せんい質

一般小学生

まとめ

【定義】 植物に含まれる消化しにくい成分。主に植物の細胞壁などを構成する多糖類を指し、草食動物はこれを分解するために長い時間をかけて消化する。

まとめ

せんい質は植物細胞の主成分であり、草食動物は長い消化管や微生物の働きを利用してこれをエネルギー源とする。

解説

せんい質は、主にセルロース、ヘミセルロース、リグニンといった植物の細胞壁を構成する物質の総称である。これらは化学的に安定しており、多くの動物が持つ消化酵素では容易に分解することができない。しかし、草食動物は進化の過程で、非常に長い盲腸や複数の胃(反芻胃)を持ち、そこに共生する微生物の力を借りてせんい質を発酵・分解する能力を獲得した。
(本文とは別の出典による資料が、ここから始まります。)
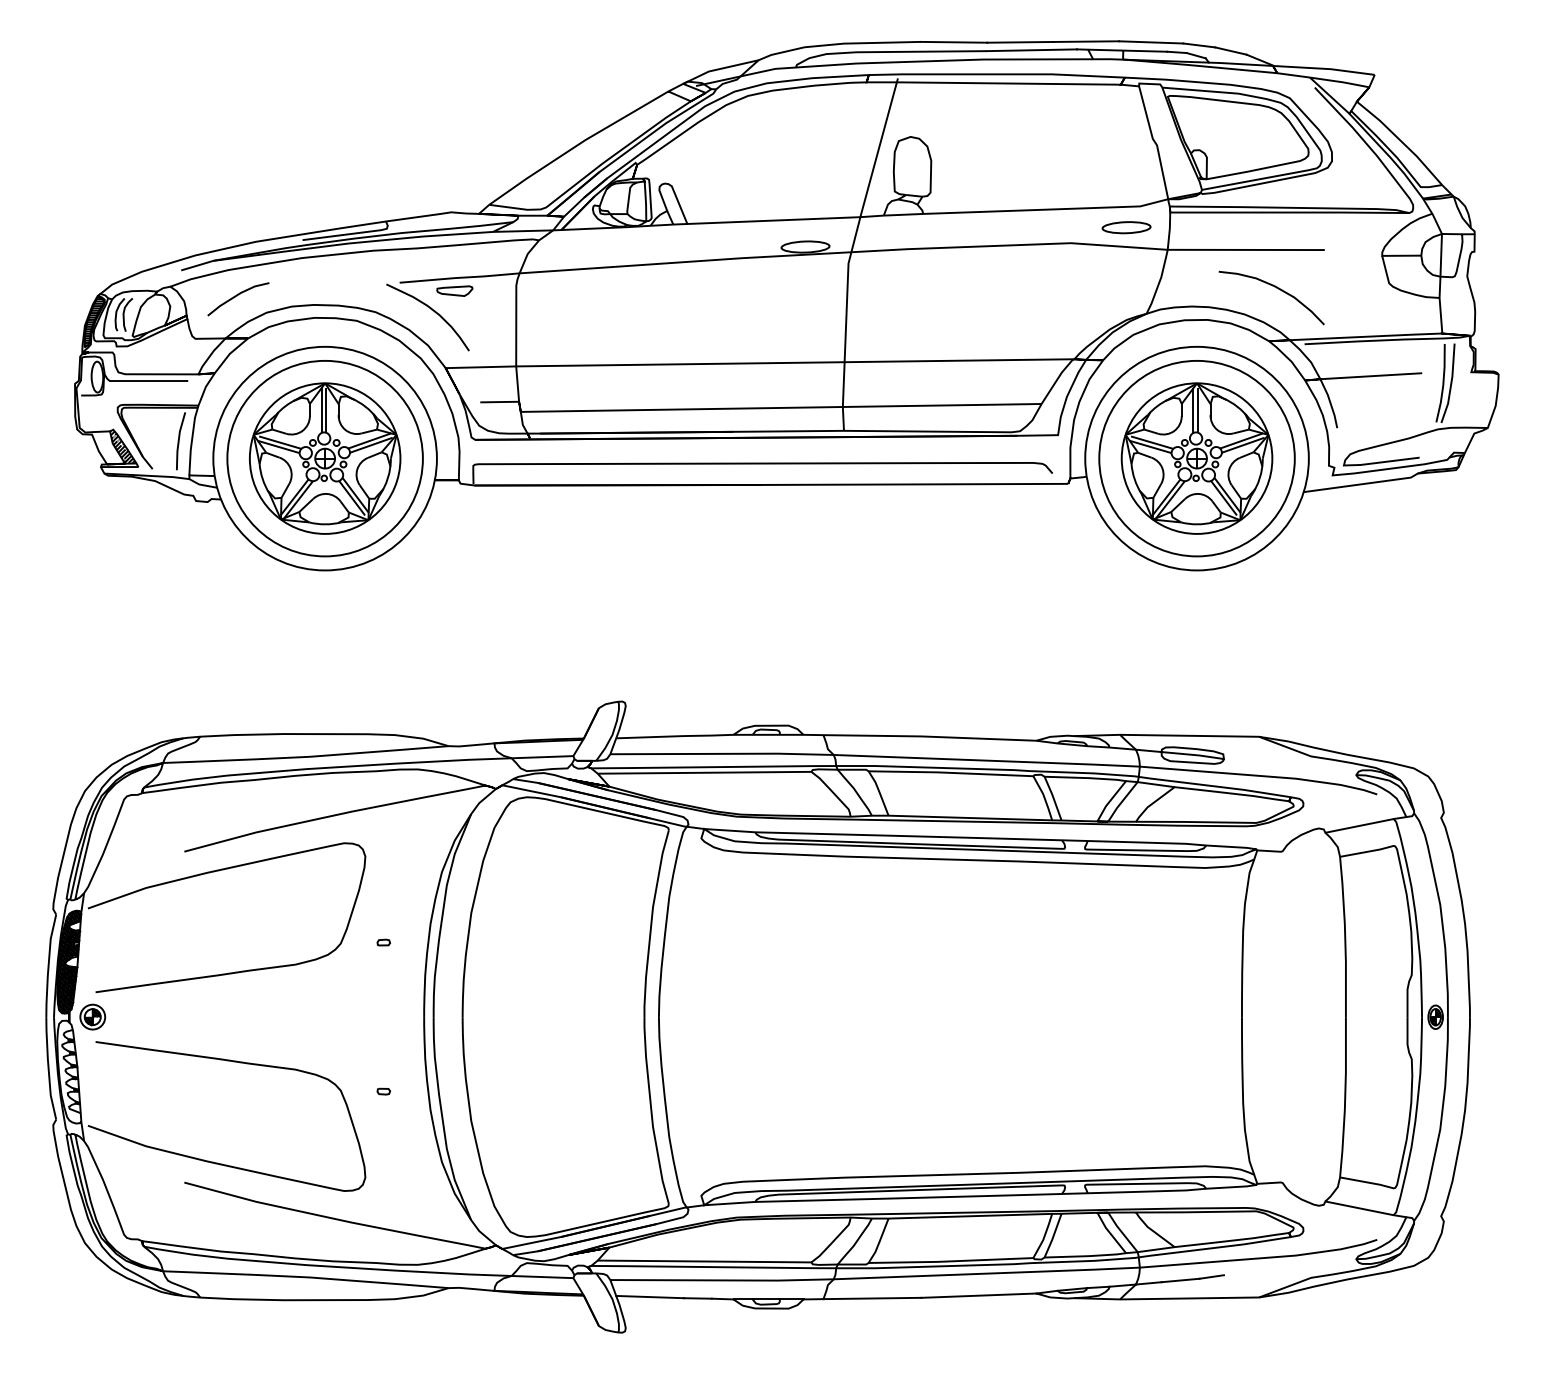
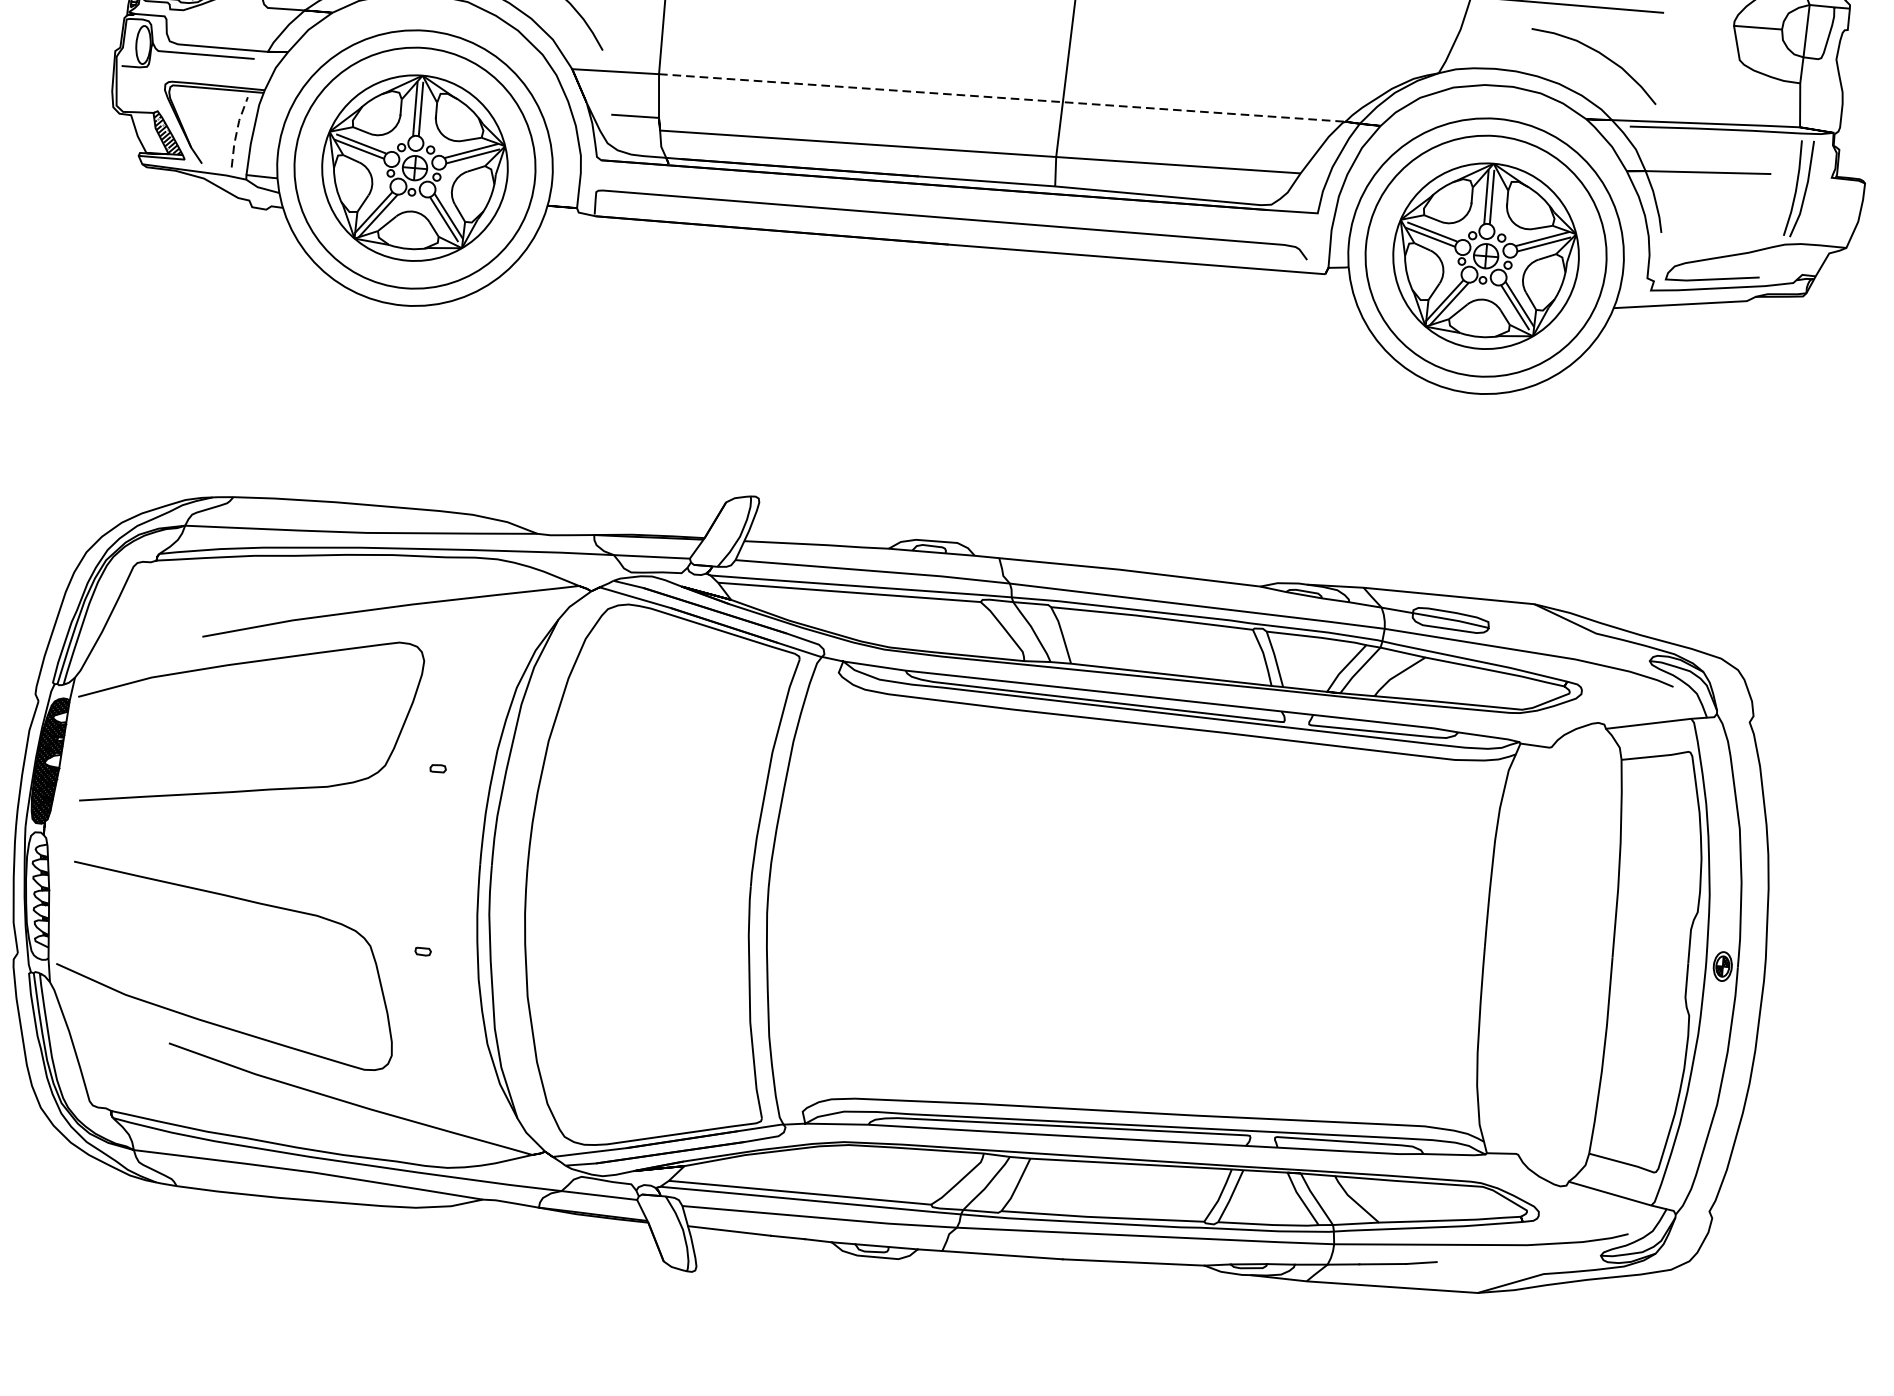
line: (795, 362) -> (1002, 97), solid -> dashed
line: (178, 440) -> (236, 131), solid -> dashed
part: (92, 1016) -> (72, 829), removed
人間においては、エネルギー源としての効率は低いが、腸内環境を整え便通を促進する「食物繊維」として、健康維持に不可欠な役割を担っている。

小学生のみなさんへ

せんい質は、植物のからだを作っている成分です。人間はこれを消化するのが苦手ですが、牛や馬などの草食動物(草を食べる動物)は、体の中にある特別な仕組みを使って、長い時間をかけてゆっくりと消化し、エネルギーに変えています。おなかのそうじをしてくれる大切な役割もあります。